The interior ministry could not immediately be reached for comment and the charges against those arrested were not known.
In Geneva, U.N. High Commissioner for Human Rights Navi Pillay urged Bahrain on Thursday to rein in its security forces, citing allegations that they had killed, beaten and carried out arbitrary arrests of protesters, and attacked medical workers.
She voiced alarm at what she called the illegal "military takeover of hospitals" in the kingdom."
"This is shocking and illegal conduct," Pillay, a former U.N. war crimes judge, said in a statement.
The unrest has brought an influx of troops to Bahrain from Sunni-ruled neighbors Saudi Arabia and the United Arab Emirates, which fear the uprising that began last month could play into the hands of non-Arab Shi'ite power Iran.
Kuwait, which has an Shi'ite minority, has not sent any troops. Neither has Qatar or Oman.
U.S. President Barack Obama called the kings of Saudi Arabia, a strategic ally of Washington in the Middle East, and of Bahrain, home to the U.S. Navy's Fifth Fleet and seen as a bulwark against Iranian influence, to urge "maximum" restraint.
But the violence appeared to dash hopes for political talks Washington hopes will take place.
Secretary of State Hillary Clinton said force was not the answer and that Bahrain and Gulf countries who sent in troops to back the Sunni royals were "on the wrong track.
A medical source said dozens of people were taken to Bahrain International Hospital on Wednesday, hit by rubber bullets or shotgun pellets or suffering teargas inhalation -- all weapons used by riot police.

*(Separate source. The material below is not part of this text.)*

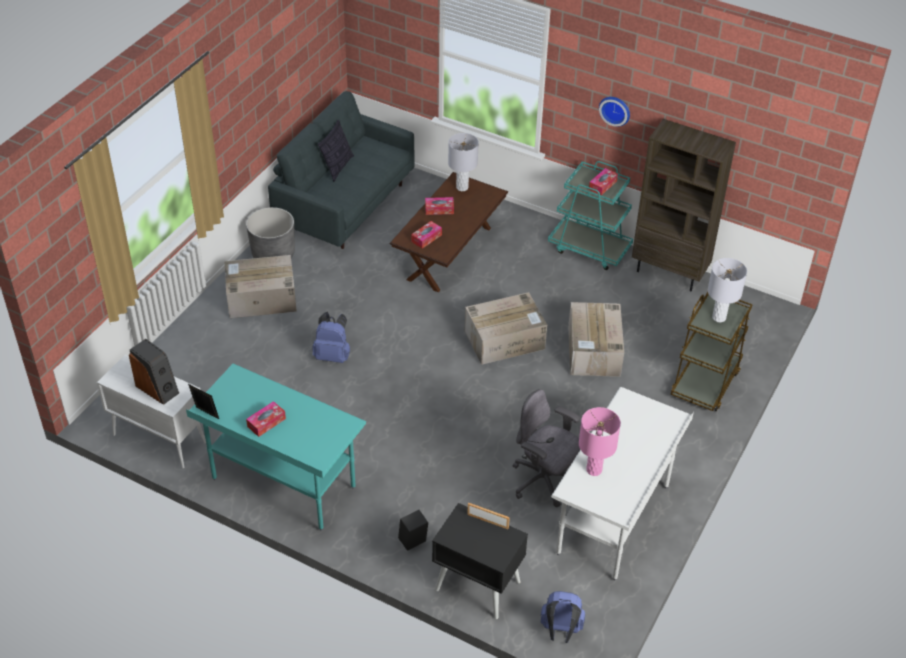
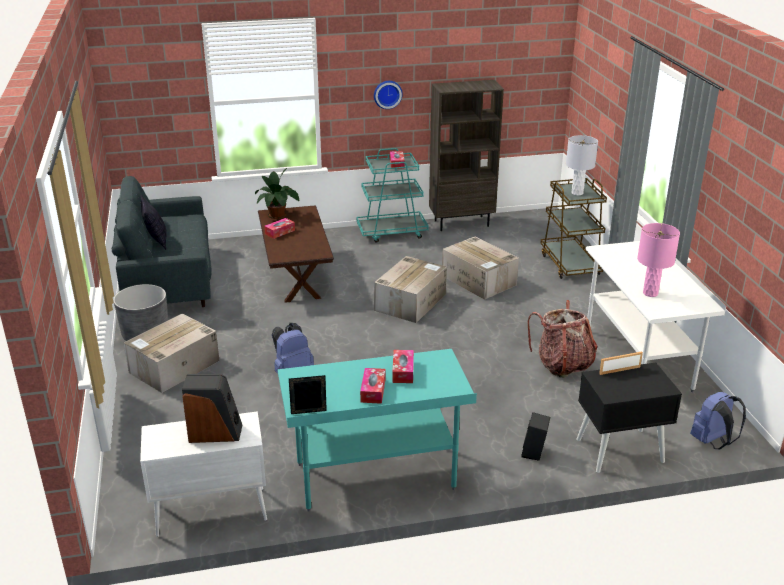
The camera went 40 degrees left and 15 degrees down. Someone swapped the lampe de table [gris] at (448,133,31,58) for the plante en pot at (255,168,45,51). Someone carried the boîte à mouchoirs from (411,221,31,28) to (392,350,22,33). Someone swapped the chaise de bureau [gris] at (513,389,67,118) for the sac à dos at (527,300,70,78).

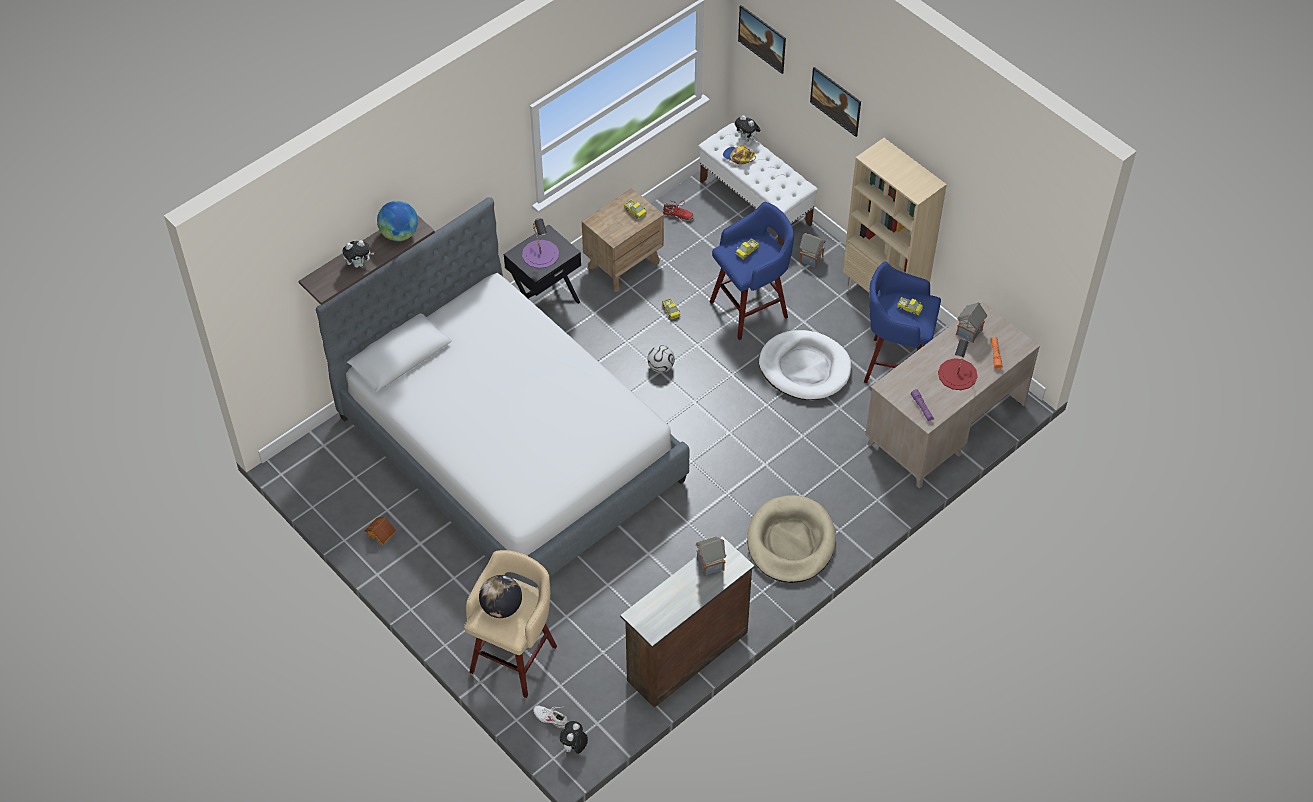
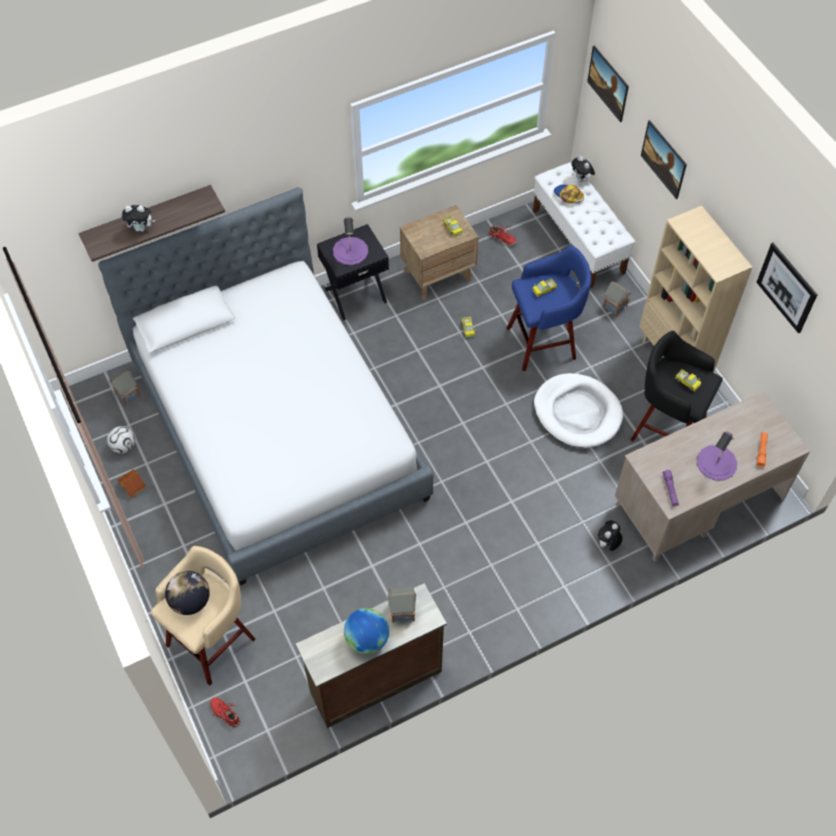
The camera went 15 degrees right and 5 degrees up. Someone carried the globe from (377,200,41,41) to (344,608,45,46). Someone repainted the tabouret [bleu] at (864,262,77,121), which became the tabouret [noir] at (631,331,92,110). Someone carried the maison miniature from (956,302,31,41) to (109,371,31,35). Someone repainted the lampe de table [rouge] at (938,338,40,52), which became the lampe de table [violet] at (697,431,40,50). Someone carried the ballon de foot from (647,345,28,28) to (107,426,28,27). Someone took away the panier pour chien [beige] at (747,495,89,88). Someone repainted the chaussure [blanc] at (533,705,35,24), which became the chaussure [rouge] at (210,697,31,30). Someone carried the peluche from (560,721,28,33) to (598,520,25,31). Someone put up the tableau at (756,243,61,90).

One was hit by a live bullet.
Protesters threw rocks and petrol bombs at police who were clearing the protest camp and killed three by running them over in cars at high speed, witnesses and medical sources said.
Over 60 percent of Bahrainis are Shi'ites. Most say they want only the same treatment as Sunnis and a constitutional monarchy but calls by hardliners for the overthrow of the monarchy have alarmed Sunnis, who fear the unrest serves Iran.
Analysts say the intervention of Sunni-ruled Gulf Arab states in Bahrain might provoke a response from Tehran, which supports Shi'ite groups in Iraq and Lebanon.
"This was a major and a dangerous decision because this issue has been internationalized now. There are protests in Iraq, in Iran, in Lebanon," Wefaq MP Jasim Hussein said.
The crackdown galvanized Iraq's Shi'ite community, exacerbating sectarian tension that led to years of war in Iraq. Iraq's Shi'ite prime minister criticized the assault and Shi'ite cleric Moqtada al-Sadr called for protests.
In Lebanon, supporters of Shi'ite group Hezbollah came out in solidarity with their fellow Shi'ites. And Iran condemned Bahrain's response to the protests, recalling its ambassador for consultations.
Iranian President Mahmoud Ahmadinejad said the crackdown was "unjustifiable."
Saudi Shi'ites held several demonstrations on Wednesday night, including one in their main regional center of Qatif where major Saudi oilfields are located, demanding the release of prisoners and voicing support for Shi'ites in Bahrain.
"People were demanding the withdrawal of the Peninsula force and called on Saudi Arabia to withdraw from Bahrain," one witness said, referring to Gulf Arab forces in Bahrain.